> _Task instructions_
Revise the records starting at the beginning and ending at the line that contains "Los gremios ratificaron la" by replacing "camión" with "colectivo" and leaving all else unchanged. Do not include the pictures in your answer.

(Saved entries)
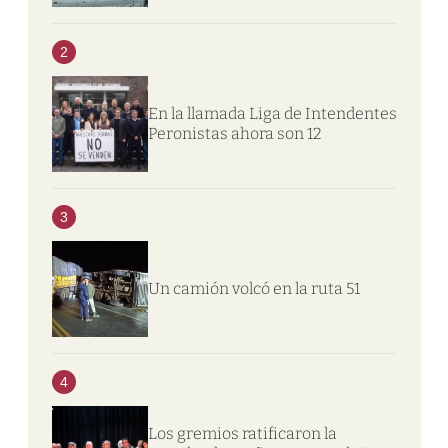
2
En la llamada Liga de Intendentes
Peronistas ahora son 12
3
Un camión volcó en la ruta 51
4
Los gremios ratificaron la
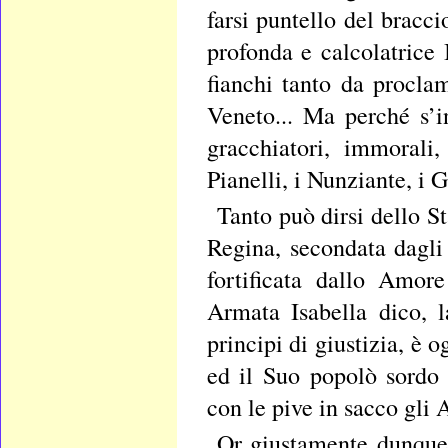
farsi puntello del bracc
profonda e calcolatrice I
fianchi tanto da proclam
Veneto... Ma perché s’i
gracchiatori, immorali
Pianelli, i Nunziante, i 
Tanto può dirsi dello S
Regina, secondata dagli 
fortificata dallo Amor
Armata Isabella dico, 
principi di giustizia, è
ed il Suo popolò sordo 
con le pive in sacco gli A
Or giustamente dunque 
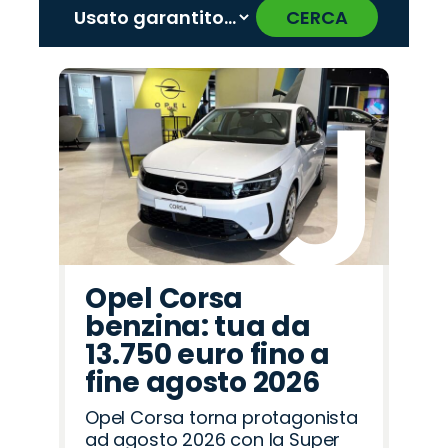
CERCA
‹
›
Promo
Promo
Promo
Promo
Promo
Promo
Promo
Promo
Promo
Promo
Promo
Promo
Promo
Promo
Promo
Abarth
Mazda
Jeep
Land
Seat
Hyundai
Peugeot
Opel
Cupra
Citroën
Alfa
Fiat
Lancia
Omoda
Jaecoo
Rover
Romeo
Opel Corsa
benzina: tua da
13.750 euro fino a
fine agosto 2026
Opel Corsa torna protagonista
ad agosto 2026 con la Super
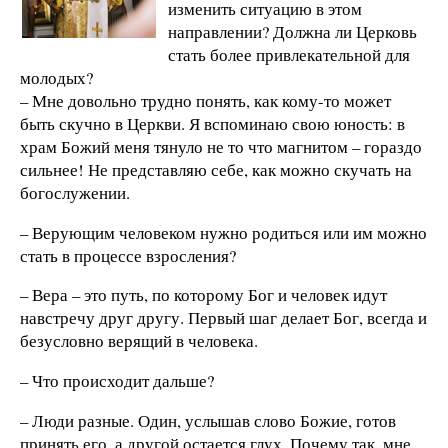
изменить ситуацию в этом
направлении? Должна ли Церковь
стать более привлекательной для
молодых?
– Мне довольно трудно понять, как кому-то может
быть скучно в Церкви. Я вспоминаю свою юность: в
храм Божий меня тянуло не то что магнитом – гораздо
сильнее! Не представляю себе, как можно скучать на
богослужении.
– Верующим человеком нужно родиться или им можно
стать в процессе взросления?
– Вера – это путь, по которому Бог и человек идут
навстречу друг другу. Первый шаг делает Бог, всегда и
безусловно верящий в человека.
– Что происходит дальше?
– Люди разные. Один, услышав слово Божие, готов
принять его, а другой остается глух. Почему так, мне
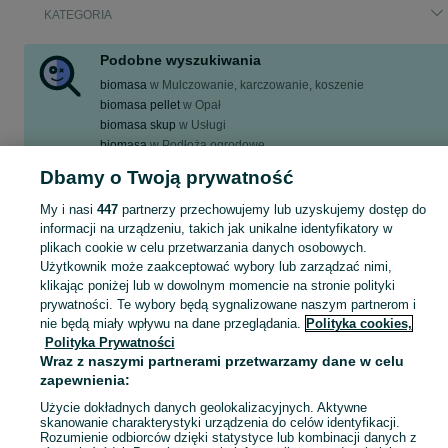
KATEGORIA
Podobne wyszukiwania
biomasa
w
Mulczowanie, karczowanie, koszenie
biomasa pellet
w
Opał
biomasa skup
w
Usługi
biomasa
w
Podłoża ogrodowe
biomasa
w
Ogrzewanie
Dbamy o Twoją prywatność
Zobacz Więcej
My i nasi
447
partnerzy przechowujemy lub uzyskujemy dostęp do
informacji na urządzeniu, takich jak unikalne identyfikatory w
Zobacz Więc
plikach cookie w celu przetwarzania danych osobowych.
Aktualne ogłoszenia w całej Polsce: biomasa ▶️ sprawdź oferty w kategorii Opał i kupuj taniej na OLX.pl!
Użytkownik może zaakceptować wybory lub zarządzać nimi,
klikając poniżej lub w dowolnym momencie na stronie polityki
Mapa kategorii
prywatności. Te wybory będą sygnalizowane naszym partnerom i
nie będą miały wpływu na dane przeglądania.
Polityka cookies,
Mapa miejscowości
Polityka Prywatności
Mapa ministron
Wraz z naszymi partnerami przetwarzamy dane w celu
Popularne wyszukiwania
zapewnienia:
Użycie dokładnych danych geolokalizacyjnych. Aktywne
skanowanie charakterystyki urządzenia do celów identyfikacji.
Rozumienie odbiorców dzięki statystyce lub kombinacji danych z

> _Answer area_
2
En la llamada Liga de Intendentes
Peronistas ahora son 12
3
Un colectivo volcó en la ruta 51
4
Los gremios ratificaron la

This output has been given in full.